WHAT YOU HAVE TO DO. Copy the lines of the entries below from the line containing "### Android Studio 重點" through the line containing "5. web_client_id Add", keeping both of those lines.

Collected data:
== Segment start ==

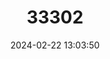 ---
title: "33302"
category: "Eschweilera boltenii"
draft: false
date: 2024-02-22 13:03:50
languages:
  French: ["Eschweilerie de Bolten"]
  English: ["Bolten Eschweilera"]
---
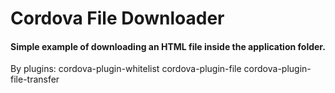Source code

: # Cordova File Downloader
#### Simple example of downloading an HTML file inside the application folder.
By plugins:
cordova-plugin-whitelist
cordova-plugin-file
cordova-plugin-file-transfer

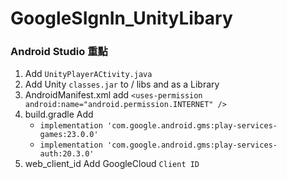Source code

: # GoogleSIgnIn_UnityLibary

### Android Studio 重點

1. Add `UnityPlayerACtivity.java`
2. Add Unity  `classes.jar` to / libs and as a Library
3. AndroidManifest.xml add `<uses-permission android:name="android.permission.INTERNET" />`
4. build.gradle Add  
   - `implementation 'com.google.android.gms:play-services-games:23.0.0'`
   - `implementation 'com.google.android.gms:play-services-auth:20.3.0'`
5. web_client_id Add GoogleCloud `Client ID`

== Segment end ==
== Segment start ==

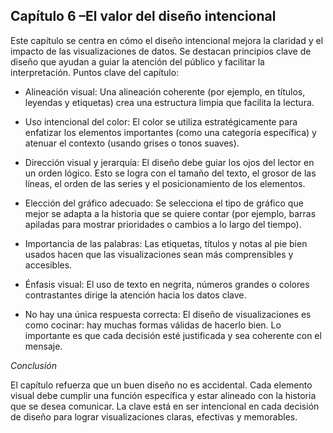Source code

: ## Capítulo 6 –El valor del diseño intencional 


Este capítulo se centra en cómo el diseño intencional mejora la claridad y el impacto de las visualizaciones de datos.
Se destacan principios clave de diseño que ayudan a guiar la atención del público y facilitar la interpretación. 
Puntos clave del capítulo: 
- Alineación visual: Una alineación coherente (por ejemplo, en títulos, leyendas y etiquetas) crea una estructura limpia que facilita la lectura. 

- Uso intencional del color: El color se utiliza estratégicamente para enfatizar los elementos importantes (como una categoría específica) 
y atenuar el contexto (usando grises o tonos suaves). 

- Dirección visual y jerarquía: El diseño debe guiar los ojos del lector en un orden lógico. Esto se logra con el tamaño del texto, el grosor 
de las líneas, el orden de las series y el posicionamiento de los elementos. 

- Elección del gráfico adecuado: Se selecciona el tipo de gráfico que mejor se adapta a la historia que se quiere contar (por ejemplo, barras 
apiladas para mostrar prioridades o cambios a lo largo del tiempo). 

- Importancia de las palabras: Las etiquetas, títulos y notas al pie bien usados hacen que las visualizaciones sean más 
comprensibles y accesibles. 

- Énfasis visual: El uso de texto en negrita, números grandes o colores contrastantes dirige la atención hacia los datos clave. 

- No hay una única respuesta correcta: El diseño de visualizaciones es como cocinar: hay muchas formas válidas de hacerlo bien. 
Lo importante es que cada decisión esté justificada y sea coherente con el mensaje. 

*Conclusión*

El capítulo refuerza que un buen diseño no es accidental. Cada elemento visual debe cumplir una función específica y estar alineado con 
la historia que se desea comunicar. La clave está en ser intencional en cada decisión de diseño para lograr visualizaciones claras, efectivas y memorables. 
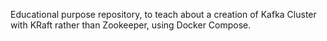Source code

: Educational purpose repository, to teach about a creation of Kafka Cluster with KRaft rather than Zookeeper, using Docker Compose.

== Segment end ==

COMPLETED EXERCISE.
### Android Studio 重點

1. Add `UnityPlayerACtivity.java`
2. Add Unity  `classes.jar` to / libs and as a Library
3. AndroidManifest.xml add `<uses-permission android:name="android.permission.INTERNET" />`
4. build.gradle Add  
   - `implementation 'com.google.android.gms:play-services-games:23.0.0'`
   - `implementation 'com.google.android.gms:play-services-auth:20.3.0'`
5. web_client_id Add GoogleCloud `Client ID`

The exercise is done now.